▶ [Problem statement] In the entries below, can you transcribe the stretch from the line containing "travail de qualité" through the line containing "votre toiture ?", keeping each line as it appears?

------------------------------------------------------------------------

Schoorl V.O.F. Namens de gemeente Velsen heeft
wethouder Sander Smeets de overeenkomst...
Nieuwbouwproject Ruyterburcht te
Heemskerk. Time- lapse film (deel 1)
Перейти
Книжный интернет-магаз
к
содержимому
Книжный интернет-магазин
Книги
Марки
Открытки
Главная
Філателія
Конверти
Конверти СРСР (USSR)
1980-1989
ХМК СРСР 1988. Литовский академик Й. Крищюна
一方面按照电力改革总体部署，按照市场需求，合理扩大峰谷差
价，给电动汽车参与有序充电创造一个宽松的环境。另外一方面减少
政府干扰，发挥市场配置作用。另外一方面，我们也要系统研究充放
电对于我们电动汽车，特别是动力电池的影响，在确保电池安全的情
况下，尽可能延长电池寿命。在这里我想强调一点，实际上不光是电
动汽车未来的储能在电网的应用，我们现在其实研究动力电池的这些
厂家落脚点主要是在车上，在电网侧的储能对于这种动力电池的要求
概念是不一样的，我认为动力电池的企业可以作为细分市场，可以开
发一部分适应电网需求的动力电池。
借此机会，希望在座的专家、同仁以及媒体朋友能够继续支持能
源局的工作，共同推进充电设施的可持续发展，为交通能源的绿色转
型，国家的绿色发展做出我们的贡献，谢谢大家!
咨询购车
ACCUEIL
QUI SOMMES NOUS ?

------------------------------------------------------------------------

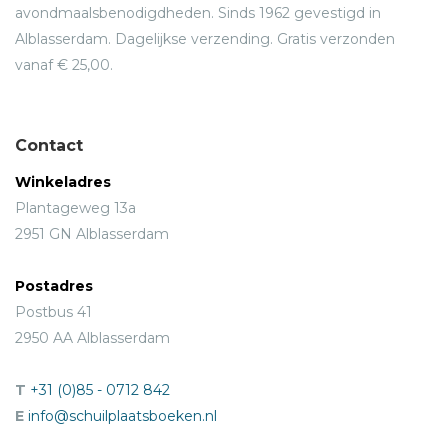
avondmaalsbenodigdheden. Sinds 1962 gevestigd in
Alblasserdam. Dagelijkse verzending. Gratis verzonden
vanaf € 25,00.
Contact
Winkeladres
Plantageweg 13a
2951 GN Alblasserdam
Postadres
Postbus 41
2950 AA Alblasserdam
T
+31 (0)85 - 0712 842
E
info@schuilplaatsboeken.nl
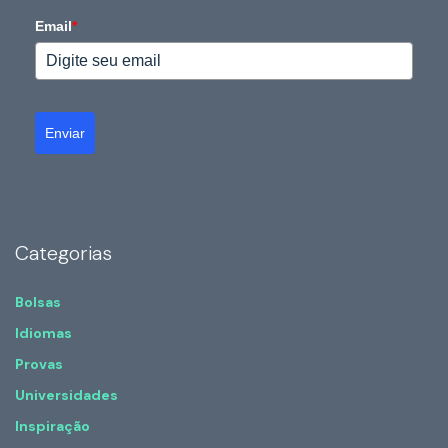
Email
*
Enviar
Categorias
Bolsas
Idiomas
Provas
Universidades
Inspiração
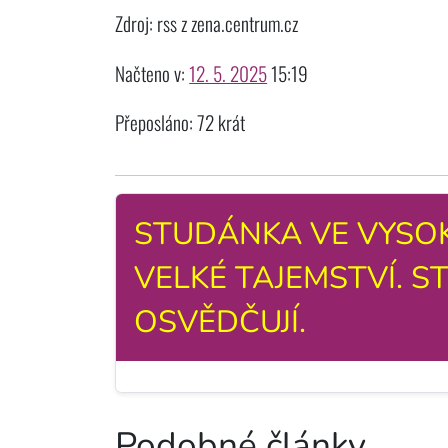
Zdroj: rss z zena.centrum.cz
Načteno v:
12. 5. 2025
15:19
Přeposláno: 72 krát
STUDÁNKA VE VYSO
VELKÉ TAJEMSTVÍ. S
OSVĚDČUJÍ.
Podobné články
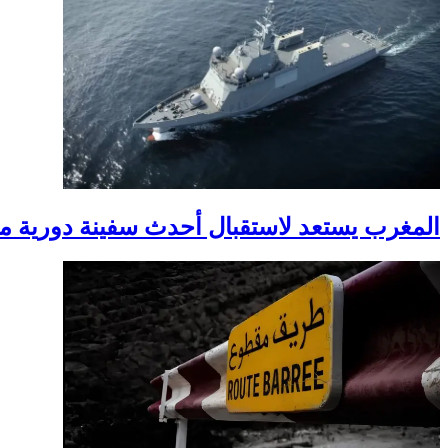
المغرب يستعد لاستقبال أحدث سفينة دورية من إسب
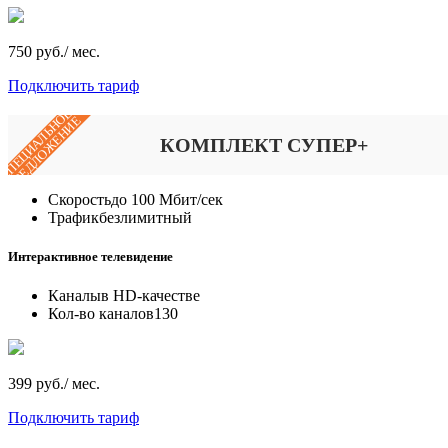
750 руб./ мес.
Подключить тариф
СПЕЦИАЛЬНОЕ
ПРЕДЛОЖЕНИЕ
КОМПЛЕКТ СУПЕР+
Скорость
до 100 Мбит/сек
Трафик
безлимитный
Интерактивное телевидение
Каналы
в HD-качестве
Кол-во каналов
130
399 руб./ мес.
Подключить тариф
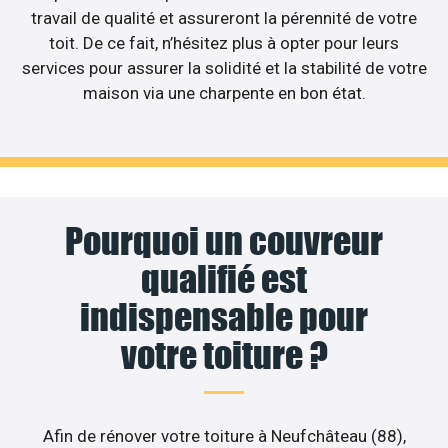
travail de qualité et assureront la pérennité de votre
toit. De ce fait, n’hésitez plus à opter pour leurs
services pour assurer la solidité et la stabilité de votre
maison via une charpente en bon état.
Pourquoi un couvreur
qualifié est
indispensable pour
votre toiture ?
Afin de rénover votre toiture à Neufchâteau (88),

------------------------------------------------------------------------

▶ [Worked solution]
travail de qualité et assureront la pérennité de votre
toit. De ce fait, n’hésitez plus à opter pour leurs
services pour assurer la solidité et la stabilité de votre
maison via une charpente en bon état.
Pourquoi un couvreur
qualifié est
indispensable pour
votre toiture ?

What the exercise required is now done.